Direct answer: pdfmux extracts text, tables, and headings from PDFs without a GPU or API keys by combining fast heuristic extraction (PyMuPDF) with targeted ML table extraction (Docling) only where needed. The result: 0.905 overall accuracy on the 200-PDF opendataloader-bench — 99.5% of the paid #1 score (LlamaParse 0.910) — at zero cost per page. Install: pip install pdfmux.
The cost problem in PDF extraction
The best PDF extraction tools in 2026 are expensive:
- Gemini Flash / GPT-4o: $0.01-0.05 per page. Process 100K pages/month and you’re paying $1,000-5,000.
- LlamaParse (paid): ~$3 per 1,000 pages and ships every page off-prem — a non-starter for regulated workloads.
- marker: Free but needs a GPU. A T4 GPU on AWS costs ~$0.50/hour. Processing 100K pages takes ~28 hours = $14, plus the engineering cost of GPU-tier infra.
- Docling: Free, no GPU required, but loads 500MB of transformer models and processes every page through them — even the 90% that are simple digital text.
For a startup building a RAG pipeline, these costs add up fast. (We benchmarked every major PDF extraction tool to find where the cost-accuracy tradeoffs actually land.) And for self-hosted deployments (healthcare, legal, finance), GPU dependencies are often a non-starter — both for compliance reasons and because GPU instance availability in regulated cloud regions is intermittent at best.

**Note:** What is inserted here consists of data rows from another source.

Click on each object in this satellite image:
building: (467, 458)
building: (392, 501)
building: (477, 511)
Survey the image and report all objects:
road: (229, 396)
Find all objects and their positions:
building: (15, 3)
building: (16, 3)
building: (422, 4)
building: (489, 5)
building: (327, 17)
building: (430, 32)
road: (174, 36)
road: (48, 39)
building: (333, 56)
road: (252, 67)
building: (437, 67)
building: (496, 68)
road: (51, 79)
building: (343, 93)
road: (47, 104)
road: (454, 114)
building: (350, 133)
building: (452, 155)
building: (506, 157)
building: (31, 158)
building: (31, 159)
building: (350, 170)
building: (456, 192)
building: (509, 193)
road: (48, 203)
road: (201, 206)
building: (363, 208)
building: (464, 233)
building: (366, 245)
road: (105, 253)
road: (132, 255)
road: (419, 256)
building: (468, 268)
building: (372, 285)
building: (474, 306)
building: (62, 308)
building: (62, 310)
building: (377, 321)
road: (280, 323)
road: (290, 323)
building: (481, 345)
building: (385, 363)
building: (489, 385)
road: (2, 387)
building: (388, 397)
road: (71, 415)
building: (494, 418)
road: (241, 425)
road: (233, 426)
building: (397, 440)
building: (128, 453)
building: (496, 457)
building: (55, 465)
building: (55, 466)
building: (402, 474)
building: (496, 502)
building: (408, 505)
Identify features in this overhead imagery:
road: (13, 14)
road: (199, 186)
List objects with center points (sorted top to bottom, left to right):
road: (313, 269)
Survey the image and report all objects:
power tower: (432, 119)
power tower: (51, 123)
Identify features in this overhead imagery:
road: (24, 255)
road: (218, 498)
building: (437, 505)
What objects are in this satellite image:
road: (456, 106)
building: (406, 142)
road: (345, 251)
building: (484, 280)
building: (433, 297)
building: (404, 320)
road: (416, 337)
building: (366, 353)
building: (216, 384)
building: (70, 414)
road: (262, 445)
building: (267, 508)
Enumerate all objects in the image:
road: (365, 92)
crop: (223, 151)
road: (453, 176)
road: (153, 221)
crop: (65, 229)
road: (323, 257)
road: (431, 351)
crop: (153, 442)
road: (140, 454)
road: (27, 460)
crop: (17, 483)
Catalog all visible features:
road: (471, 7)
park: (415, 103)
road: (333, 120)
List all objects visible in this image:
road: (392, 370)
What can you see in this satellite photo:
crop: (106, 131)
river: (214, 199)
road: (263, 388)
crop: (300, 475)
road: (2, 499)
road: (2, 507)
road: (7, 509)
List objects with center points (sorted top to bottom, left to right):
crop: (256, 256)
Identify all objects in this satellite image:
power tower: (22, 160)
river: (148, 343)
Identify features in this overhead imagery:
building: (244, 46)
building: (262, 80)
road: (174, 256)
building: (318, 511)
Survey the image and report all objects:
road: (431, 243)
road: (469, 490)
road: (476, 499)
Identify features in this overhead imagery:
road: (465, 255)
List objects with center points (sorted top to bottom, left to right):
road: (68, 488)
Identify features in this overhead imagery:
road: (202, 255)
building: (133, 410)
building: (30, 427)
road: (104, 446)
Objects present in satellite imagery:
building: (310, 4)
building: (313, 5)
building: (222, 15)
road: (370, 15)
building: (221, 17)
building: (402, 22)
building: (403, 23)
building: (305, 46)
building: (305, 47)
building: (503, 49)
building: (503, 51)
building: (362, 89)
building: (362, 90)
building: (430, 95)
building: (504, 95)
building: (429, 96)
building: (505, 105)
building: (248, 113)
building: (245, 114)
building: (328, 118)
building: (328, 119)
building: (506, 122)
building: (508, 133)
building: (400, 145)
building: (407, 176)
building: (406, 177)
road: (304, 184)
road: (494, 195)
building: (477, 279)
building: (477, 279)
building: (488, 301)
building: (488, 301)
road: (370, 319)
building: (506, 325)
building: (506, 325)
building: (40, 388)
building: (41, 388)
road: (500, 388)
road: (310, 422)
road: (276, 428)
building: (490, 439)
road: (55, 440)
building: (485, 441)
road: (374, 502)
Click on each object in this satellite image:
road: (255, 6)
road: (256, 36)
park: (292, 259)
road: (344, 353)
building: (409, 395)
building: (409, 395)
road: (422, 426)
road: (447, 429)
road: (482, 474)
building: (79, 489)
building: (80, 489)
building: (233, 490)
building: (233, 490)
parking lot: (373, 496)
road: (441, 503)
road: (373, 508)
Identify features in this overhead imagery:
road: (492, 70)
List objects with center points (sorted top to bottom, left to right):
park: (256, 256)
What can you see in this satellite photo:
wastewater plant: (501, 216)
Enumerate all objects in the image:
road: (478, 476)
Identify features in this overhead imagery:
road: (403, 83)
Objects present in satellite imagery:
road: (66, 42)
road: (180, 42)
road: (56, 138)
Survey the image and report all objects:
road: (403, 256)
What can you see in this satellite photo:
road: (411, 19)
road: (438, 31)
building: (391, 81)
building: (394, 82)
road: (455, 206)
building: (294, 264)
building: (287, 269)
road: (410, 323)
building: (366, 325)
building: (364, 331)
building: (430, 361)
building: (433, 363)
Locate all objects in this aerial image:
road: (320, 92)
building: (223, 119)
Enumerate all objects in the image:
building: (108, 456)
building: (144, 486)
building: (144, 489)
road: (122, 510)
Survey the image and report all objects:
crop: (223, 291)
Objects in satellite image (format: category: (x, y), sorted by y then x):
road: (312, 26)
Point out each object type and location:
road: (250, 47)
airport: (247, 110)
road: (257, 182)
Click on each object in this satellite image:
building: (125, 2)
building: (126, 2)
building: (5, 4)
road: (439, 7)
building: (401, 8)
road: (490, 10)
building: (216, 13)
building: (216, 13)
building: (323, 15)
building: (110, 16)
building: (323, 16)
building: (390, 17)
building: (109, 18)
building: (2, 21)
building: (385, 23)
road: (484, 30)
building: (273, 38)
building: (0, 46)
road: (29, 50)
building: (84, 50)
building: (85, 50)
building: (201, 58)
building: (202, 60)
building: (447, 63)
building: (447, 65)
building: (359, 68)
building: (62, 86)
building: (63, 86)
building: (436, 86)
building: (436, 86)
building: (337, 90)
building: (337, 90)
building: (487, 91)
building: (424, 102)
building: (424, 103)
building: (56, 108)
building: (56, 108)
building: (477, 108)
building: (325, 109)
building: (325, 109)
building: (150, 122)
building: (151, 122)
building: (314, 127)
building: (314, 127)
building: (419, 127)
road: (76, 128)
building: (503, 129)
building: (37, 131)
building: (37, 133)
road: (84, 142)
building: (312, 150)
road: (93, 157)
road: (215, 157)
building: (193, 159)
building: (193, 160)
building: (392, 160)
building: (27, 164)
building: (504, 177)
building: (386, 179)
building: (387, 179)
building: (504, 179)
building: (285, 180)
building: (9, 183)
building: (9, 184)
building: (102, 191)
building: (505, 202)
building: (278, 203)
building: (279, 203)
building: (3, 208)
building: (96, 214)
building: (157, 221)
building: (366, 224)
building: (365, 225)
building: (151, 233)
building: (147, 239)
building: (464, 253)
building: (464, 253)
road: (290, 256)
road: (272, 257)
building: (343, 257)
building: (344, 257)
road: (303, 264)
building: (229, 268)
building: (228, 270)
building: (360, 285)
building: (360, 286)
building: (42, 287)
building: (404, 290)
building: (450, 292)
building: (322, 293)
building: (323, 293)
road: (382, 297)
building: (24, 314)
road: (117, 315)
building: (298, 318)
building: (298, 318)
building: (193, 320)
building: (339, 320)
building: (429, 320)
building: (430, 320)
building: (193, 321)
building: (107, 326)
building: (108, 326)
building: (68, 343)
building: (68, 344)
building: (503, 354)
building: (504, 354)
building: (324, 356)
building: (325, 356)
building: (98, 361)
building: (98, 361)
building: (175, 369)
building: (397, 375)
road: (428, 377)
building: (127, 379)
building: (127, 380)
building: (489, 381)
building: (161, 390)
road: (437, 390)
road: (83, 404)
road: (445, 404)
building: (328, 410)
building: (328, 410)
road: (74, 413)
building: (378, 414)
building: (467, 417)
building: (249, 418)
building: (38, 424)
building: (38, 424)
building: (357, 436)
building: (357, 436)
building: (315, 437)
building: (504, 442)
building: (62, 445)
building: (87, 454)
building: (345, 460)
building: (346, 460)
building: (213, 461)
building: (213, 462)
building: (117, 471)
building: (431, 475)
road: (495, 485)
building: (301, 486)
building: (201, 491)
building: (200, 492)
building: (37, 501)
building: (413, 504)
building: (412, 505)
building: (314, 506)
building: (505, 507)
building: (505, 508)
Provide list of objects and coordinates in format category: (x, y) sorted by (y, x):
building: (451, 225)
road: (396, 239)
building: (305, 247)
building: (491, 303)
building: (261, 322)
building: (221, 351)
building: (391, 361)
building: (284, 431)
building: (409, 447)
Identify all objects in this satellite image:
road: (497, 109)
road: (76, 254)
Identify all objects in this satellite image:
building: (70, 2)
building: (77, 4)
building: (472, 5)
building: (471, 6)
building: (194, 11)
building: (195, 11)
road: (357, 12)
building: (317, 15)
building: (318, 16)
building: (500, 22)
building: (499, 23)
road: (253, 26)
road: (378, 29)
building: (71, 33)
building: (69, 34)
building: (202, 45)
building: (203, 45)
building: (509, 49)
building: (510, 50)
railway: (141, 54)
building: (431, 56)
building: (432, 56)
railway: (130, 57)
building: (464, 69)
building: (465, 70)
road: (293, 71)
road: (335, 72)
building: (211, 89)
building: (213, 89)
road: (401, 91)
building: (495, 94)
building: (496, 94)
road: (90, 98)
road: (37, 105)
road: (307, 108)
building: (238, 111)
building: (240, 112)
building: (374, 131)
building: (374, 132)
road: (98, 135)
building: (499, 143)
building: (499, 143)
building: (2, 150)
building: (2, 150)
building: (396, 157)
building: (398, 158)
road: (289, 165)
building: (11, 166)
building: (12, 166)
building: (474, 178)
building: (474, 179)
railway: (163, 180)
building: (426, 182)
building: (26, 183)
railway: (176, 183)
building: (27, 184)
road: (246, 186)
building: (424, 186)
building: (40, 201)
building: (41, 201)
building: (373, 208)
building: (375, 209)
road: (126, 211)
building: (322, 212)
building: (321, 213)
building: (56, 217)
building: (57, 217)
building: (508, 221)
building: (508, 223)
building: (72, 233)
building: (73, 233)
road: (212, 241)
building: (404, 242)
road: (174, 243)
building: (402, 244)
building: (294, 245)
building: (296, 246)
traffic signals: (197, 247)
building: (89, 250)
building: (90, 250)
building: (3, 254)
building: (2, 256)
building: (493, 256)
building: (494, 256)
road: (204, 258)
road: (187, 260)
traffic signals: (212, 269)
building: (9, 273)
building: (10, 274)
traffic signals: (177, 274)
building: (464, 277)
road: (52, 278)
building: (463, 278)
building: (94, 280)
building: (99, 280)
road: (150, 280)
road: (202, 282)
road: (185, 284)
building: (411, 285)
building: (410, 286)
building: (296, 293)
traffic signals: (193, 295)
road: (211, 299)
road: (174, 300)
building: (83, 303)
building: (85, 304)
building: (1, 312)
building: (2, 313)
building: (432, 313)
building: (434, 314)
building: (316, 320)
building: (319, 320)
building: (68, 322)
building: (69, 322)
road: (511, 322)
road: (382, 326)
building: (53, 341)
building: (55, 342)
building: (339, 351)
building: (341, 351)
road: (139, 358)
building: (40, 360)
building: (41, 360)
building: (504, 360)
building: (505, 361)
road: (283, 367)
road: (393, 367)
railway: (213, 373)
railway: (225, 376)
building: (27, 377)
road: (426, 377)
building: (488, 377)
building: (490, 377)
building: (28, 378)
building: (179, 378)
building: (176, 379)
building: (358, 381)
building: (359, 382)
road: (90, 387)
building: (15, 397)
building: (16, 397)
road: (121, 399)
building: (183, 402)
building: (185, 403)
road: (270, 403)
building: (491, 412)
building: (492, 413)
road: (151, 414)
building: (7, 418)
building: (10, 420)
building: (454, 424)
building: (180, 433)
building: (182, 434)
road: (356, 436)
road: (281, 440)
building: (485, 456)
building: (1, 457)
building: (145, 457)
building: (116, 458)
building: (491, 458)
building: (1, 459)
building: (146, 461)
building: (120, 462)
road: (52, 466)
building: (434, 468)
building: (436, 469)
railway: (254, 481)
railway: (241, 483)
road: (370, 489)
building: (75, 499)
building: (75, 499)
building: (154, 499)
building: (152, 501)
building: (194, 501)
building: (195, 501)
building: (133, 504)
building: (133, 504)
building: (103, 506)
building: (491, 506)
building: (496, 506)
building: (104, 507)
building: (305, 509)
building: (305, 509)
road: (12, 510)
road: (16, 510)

How pdfmux avoids the GPU tax
pdfmux’s key insight: 90% of PDF pages don’t need ML. They’re digital text — clean, extractable, and perfectly handled by heuristic tools like PyMuPDF at 0.01 seconds per page.
The other 10% — scanned pages, complex tables, image-heavy layouts — do need specialized tools. But you only need to pay the ML cost on those pages, and the right specialized tool runs comfortably on CPU when you’re not forcing it through every page in the document.
The architecture
PDF ──→ Classify (heuristic, <1ms)
│
├─ Digital text (90%) ──→ PyMuPDF (0.01s, CPU, free)
│ │
│ ├─ Audit quality (5 checks)
│ ├─ Bad page? → Re-extract with OCR
│ └─ Inject headings (font-size analysis)
│
├─ Has tables (5%) ──→ Docling (0.3-3s, CPU, free)
│ └─ ML table detection + extraction (see [table extraction methods](/blog/extract-tables-from-pdf-python/))
│
└─ Scanned (5%) ──→ RapidOCR (0.5-2s, CPU, free)
└─ CPU-only OCR engine
No GPU anywhere in this pipeline. The ML components (Docling for tables, RapidOCR for scans) are designed to run on CPU. The classifier itself uses zero ML — it’s a few hundred lines of geometry on the PDF’s existing layout metadata.
The classification step
Before extracting anything, pdfmux classifies each PDF using lightweight heuristics (no ML):
- Drawn lines: Counts horizontal and vertical rules (tables have grid lines)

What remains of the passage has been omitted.